*** EXERCISE MATERIAL Section Begins ***

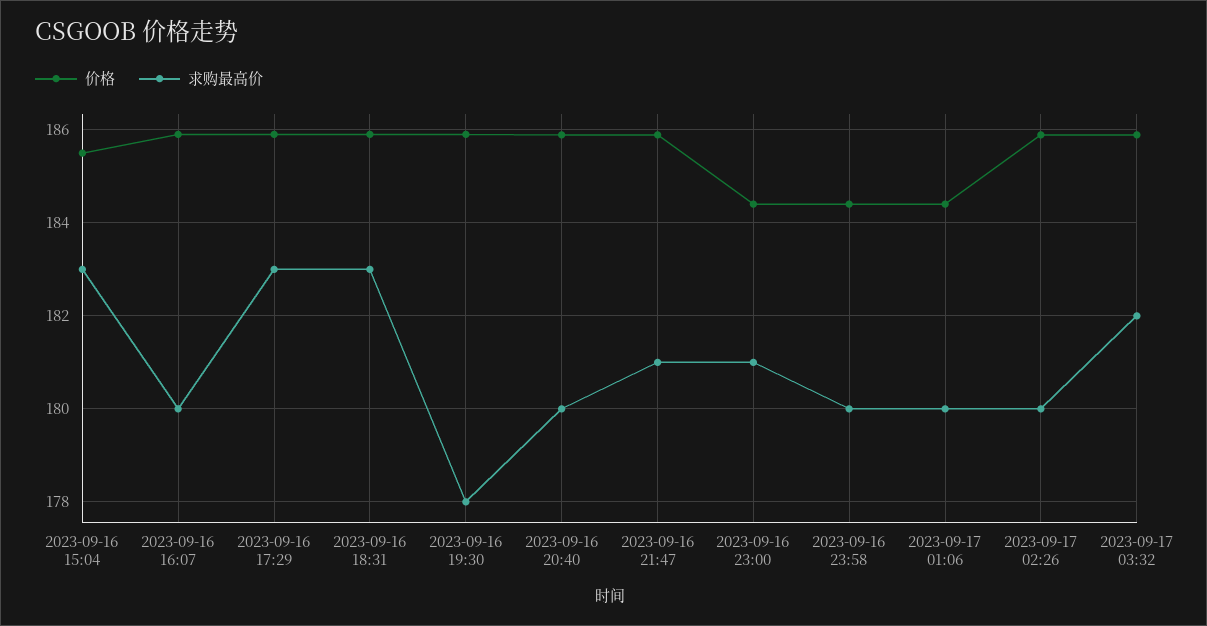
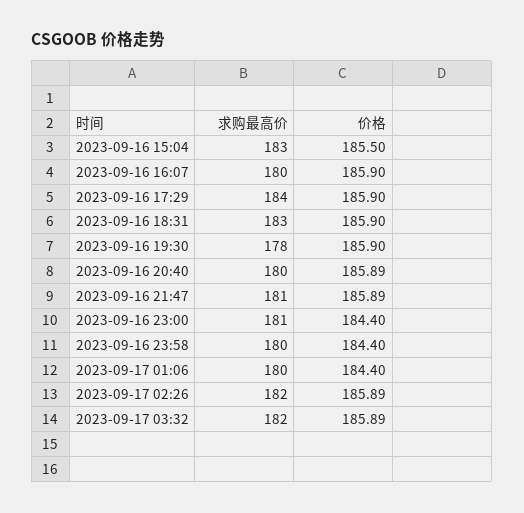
  {
    "价格": {
      "2023-09-16 15:04": 185.5,
      "2023-09-16 16:07": 185.9,
      "2023-09-16 17:29": 185.9,
      "2023-09-16 18:31": 185.9,
      "2023-09-16 19:30": 185.9,
      "2023-09-16 20:40": 185.89,
      "2023-09-16 21:47": 185.89,
      "2023-09-16 23:00": 184.4,
      "2023-09-16 23:58": 184.4,
      "2023-09-17 01:06": 184.4,
      "2023-09-17 02:26": 185.89,
      "2023-09-17 03:32": 185.89
    },
    "求购最高价": {
      "2023-09-16 15:04": 183,
      "2023-09-16 16:07": 180,
-     "2023-09-16 17:29": 183,
+     "2023-09-16 17:29": 184,
      "2023-09-16 18:31": 183,
      "2023-09-16 19:30": 178,
      "2023-09-16 20:40": 180,
      "2023-09-16 21:47": 181,
      "2023-09-16 23:00": 181,
      "2023-09-16 23:58": 180,
      "2023-09-17 01:06": 180,
-     "2023-09-17 02:26": 180,
+     "2023-09-17 02:26": 182,
      "2023-09-17 03:32": 182
    }
  }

*** EXERCISE MATERIAL Section Ends ***

**WHAT THE TASK REQUIRES:**
Pictures are to be left out; all other data must be returned exactly.

**FINISHED TASK:**
  {
    "价格": {
      "2023-09-16 15:04": 185.5,
      "2023-09-16 16:07": 185.9,
      "2023-09-16 17:29": 185.9,
      "2023-09-16 18:31": 185.9,
      "2023-09-16 19:30": 185.9,
      "2023-09-16 20:40": 185.89,
      "2023-09-16 21:47": 185.89,
      "2023-09-16 23:00": 184.4,
      "2023-09-16 23:58": 184.4,
      "2023-09-17 01:06": 184.4,
      "2023-09-17 02:26": 185.89,
      "2023-09-17 03:32": 185.89
    },
    "求购最高价": {
      "2023-09-16 15:04": 183,
      "2023-09-16 16:07": 180,
-     "2023-09-16 17:29": 183,
+     "2023-09-16 17:29": 184,
      "2023-09-16 18:31": 183,
      "2023-09-16 19:30": 178,
      "2023-09-16 20:40": 180,
      "2023-09-16 21:47": 181,
      "2023-09-16 23:00": 181,
      "2023-09-16 23:58": 180,
      "2023-09-17 01:06": 180,
-     "2023-09-17 02:26": 180,
+     "2023-09-17 02:26": 182,
      "2023-09-17 03:32": 182
    }
  }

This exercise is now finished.